* _Exercise_
Every picture is to be removed, and all the data is to be copied exactly.

(Records for the task)

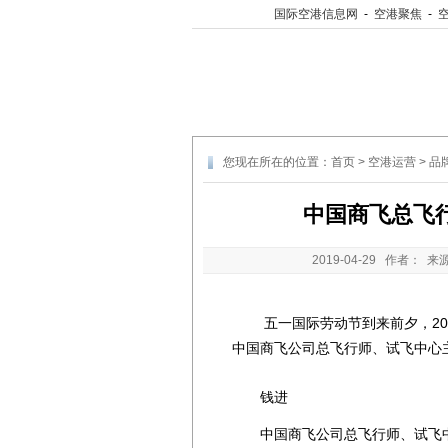
国际空港信息网
-
空港聚焦
-
您现在所在的位置：
首页
>
空港运营
>
品
中国商飞总飞
2019-04-29
作者： 来
五一国际劳动节到来前夕，201
中国商飞公司总飞行师、试飞中心
钱进
中国商飞公司总飞行师、试飞中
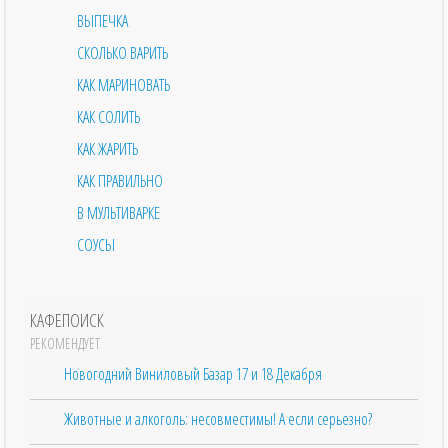
ВЫПЕЧКА
СКОЛЬКО ВАРИТЬ
КАК МАРИНОВАТЬ
КАК СОЛИТЬ
КАК ЖАРИТЬ
КАК ПРАВИЛЬНО
В МУЛЬТИВАРКЕ
СОУСЫ
КАФЕПОИСК
РЕКОМЕНДУЕТ
Новогодний Виниловый Базар 17 и 18 Декабря
Животные и алкоголь: несовместимы! А если серьезно?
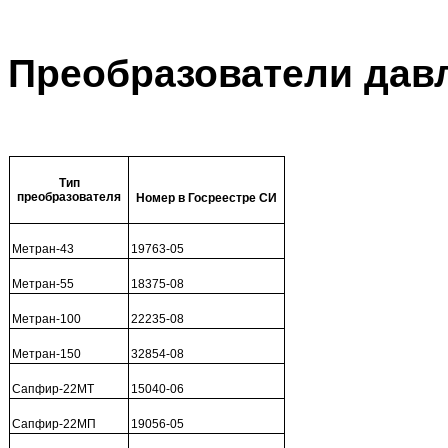
Преобразователи дав
Тип
преобразователя
Номер в Госреестре СИ
Метран-43
19763-05
Метран-55
18375-08
Метран-100
22235-08
Метран-150
32854-08
Сапфир-22МТ
15040-06
Сапфир-22МП
19056-05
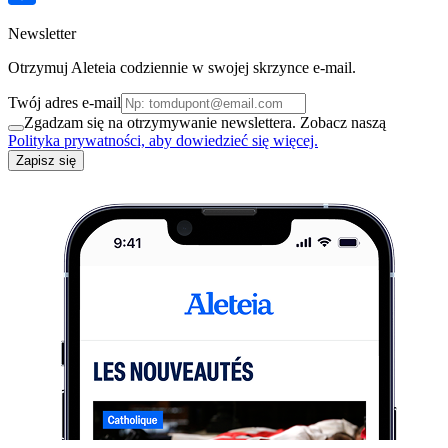
Newsletter
Otrzymuj Aleteia codziennie w swojej skrzynce e-mail.
Twój adres e-mail
Zgadzam się na otrzymywanie newslettera. Zobacz naszą
Polityka prywatności, aby dowiedzieć się więcej.
Zapisz się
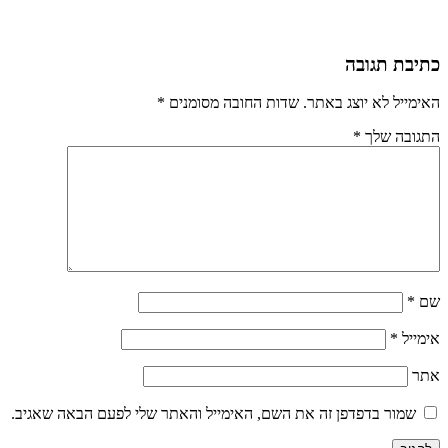
כתיבת תגובה
האימייל לא יוצג באתר.
שדות החובה מסומנים
*
התגובה שלך
*
שם
*
אימייל
*
אתר
שמור בדפדפן זה את השם, האימייל והאתר שלי לפעם הבאה שאגיב.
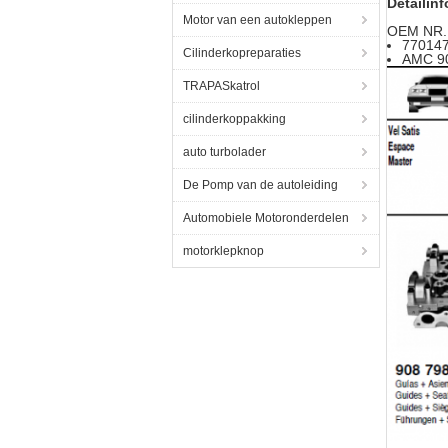
Detailinf
Motor van een autokleppen
OEM NR.
77014
Cilinderkopreparaties
AMC 9
TRAPASkatrol
cilinderkoppakking
auto turbolader
De Pomp van de autoleiding
Automobiele Motoronderdelen
motorklepknop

(End Records for the task)

* _Task answer_
国际空港信息网
-
空港聚焦
-
您现在所在的位置：
首页
>
空港运营
>
品
中国商飞总飞
2019-04-29
作者： 来
五一国际劳动节到来前夕，201
中国商飞公司总飞行师、试飞中心
钱进
中国商飞公司总飞行师、试飞中
ВЫПЕЧКА
СКОЛЬКО ВАРИТЬ
КАК МАРИНОВАТЬ
КАК СОЛИТЬ
КАК ЖАРИТЬ
КАК ПРАВИЛЬНО
В МУЛЬТИВАРКЕ
СОУСЫ
КАФЕПОИСК
РЕКОМЕНДУЕТ
Новогодний Виниловый Базар 17 и 18 Декабря
Животные и алкоголь: несовместимы! А если серьезно?
Преобразователи дав
Тип
преобразователя
Номер в Госреестре СИ
Метран-43
19763-05
Метран-55
18375-08
Метран-100
22235-08
Метран-150
32854-08
Сапфир-22МТ
15040-06
Сапфир-22МП
19056-05
Newsletter
Otrzymuj Aleteia codziennie w swojej skrzynce e-mail.
Twój adres e-mail
Zgadzam się na otrzymywanie newslettera. Zobacz naszą
Polityka prywatności, aby dowiedzieć się więcej.
Zapisz się
כתיבת תגובה
האימייל לא יוצג באתר.
שדות החובה מסומנים
*
התגובה שלך
*
שם
*
אימייל
*
אתר
שמור בדפדפן זה את השם, האימייל והאתר שלי לפעם הבאה שאגיב.
Detailinf
Motor van een autokleppen
OEM NR.
77014
Cilinderkopreparaties
AMC 9
TRAPASkatrol
cilinderkoppakking
auto turbolader
De Pomp van de autoleiding
Automobiele Motoronderdelen
motorklepknop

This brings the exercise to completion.